Alex Adams, who leads the Administration for Children and Families (ACF) for the Trump administration, promised a “bonfire” of deregulation at the agency, lamenting the buildup of dated material for states seeking clarity on federal policy and funding.
“We need to barbecue this stuff so that people know what they are actually expected to do,” he said from his Washington, D.C., headquarters. “You’re going to see a bonfire next year. And I would be stunned if anyone misses it because it’s program instructions for yesteryear. It’s grants that haven’t been funded since I was in diapers.”
He made good on that vow today.
ACF has rescinded 35,781 pages of sub-regulatory guidance, representing 74% of such material. A press release announcing the move outlined the process that ACF said was used to arrive at this culling.
It began with the Office of Legislation and Budget compiling a complete list of sub-regulations, which ended up totaling more than 4,000 documents and 55,776 pages going back 50 years.

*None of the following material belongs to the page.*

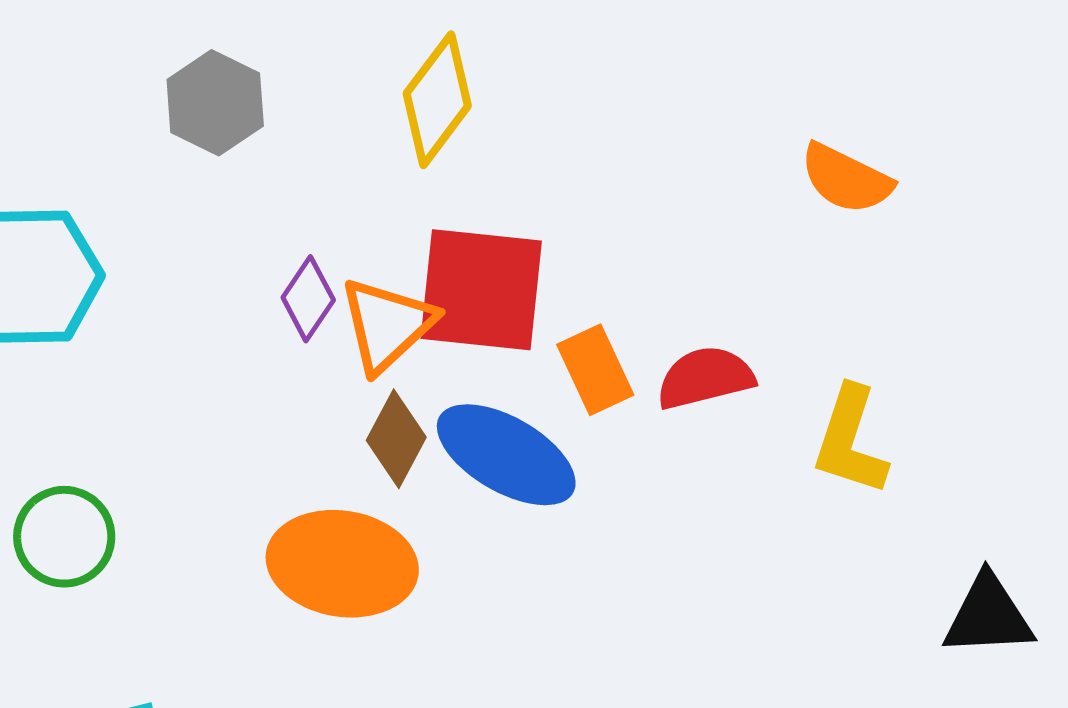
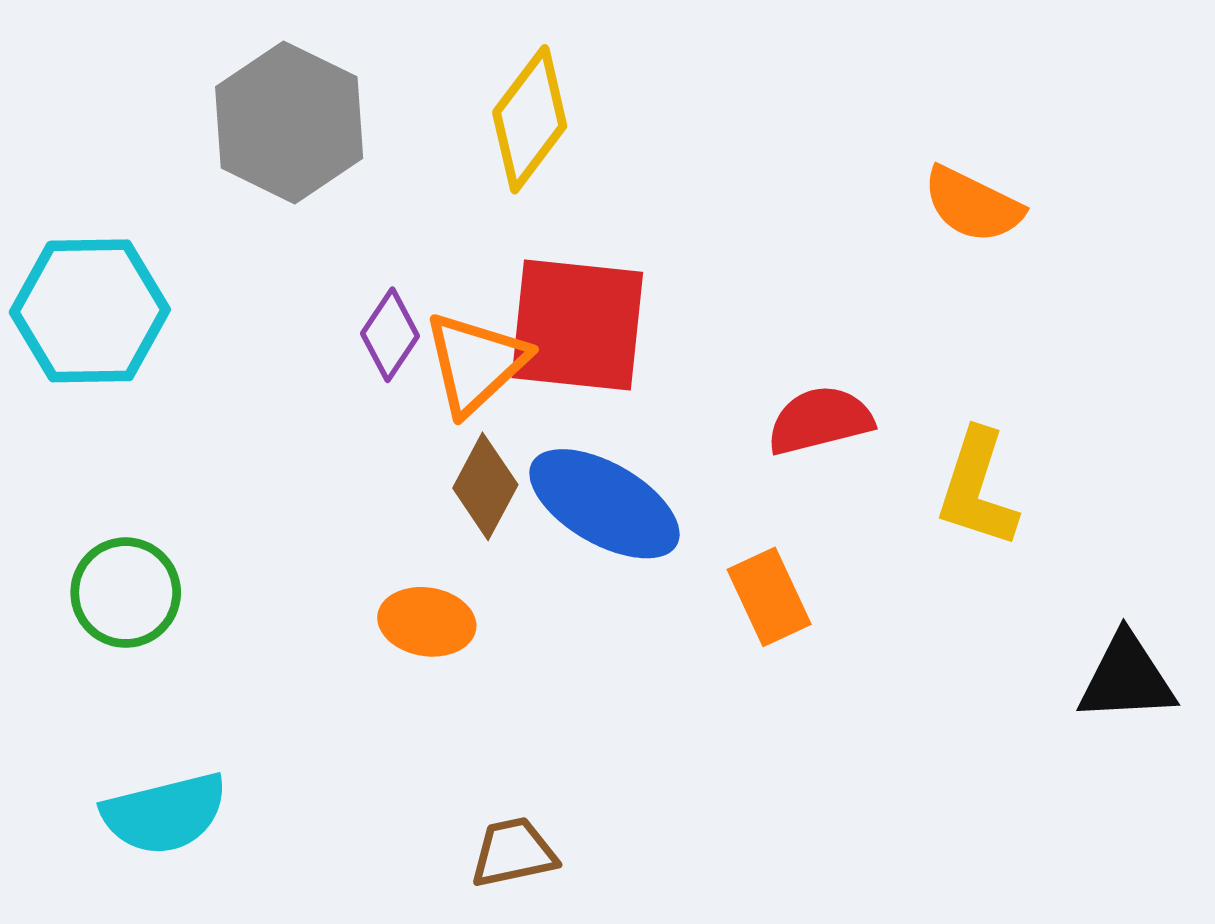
gray hexagon: (215, 103) -> (289, 122), size x1.4
orange rectangle: (595, 370) -> (769, 597), moved
orange ellipse: (342, 564) -> (427, 622), size x0.6

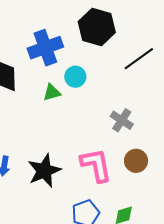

ACF program offices were then tasked with reviewing the ones that applied to their corner of the agency, and marking them as obsolete unless at least one of the following was true:
- It was current and essential for grant compliance
- It clarified complex requirements “in ways not available elsewhere”
- It addressed ongoing program operations
- It could not be easily incorporated into other ACF guidance
The review was entirely done by humans without the assistance of any AI tools, according to an ACF reply to Youth Services Insider today. It did not respond to a question about whether there was a specific path for the public to challenge any individual rescinded document.
At the Children’s Bureau, which oversees most child welfare funding and policy within ACF, nearly two-thirds of guidance documents were rescinded — a total of 8,923 pages.
All of ACF’s continuing guidance is still easily searchable at HHS.gov/guidance. The agency did not remove the rescinded pages, but instead has marked them: “You are viewing content from the ACF Archives that is no longer current but remains on our site for reference.”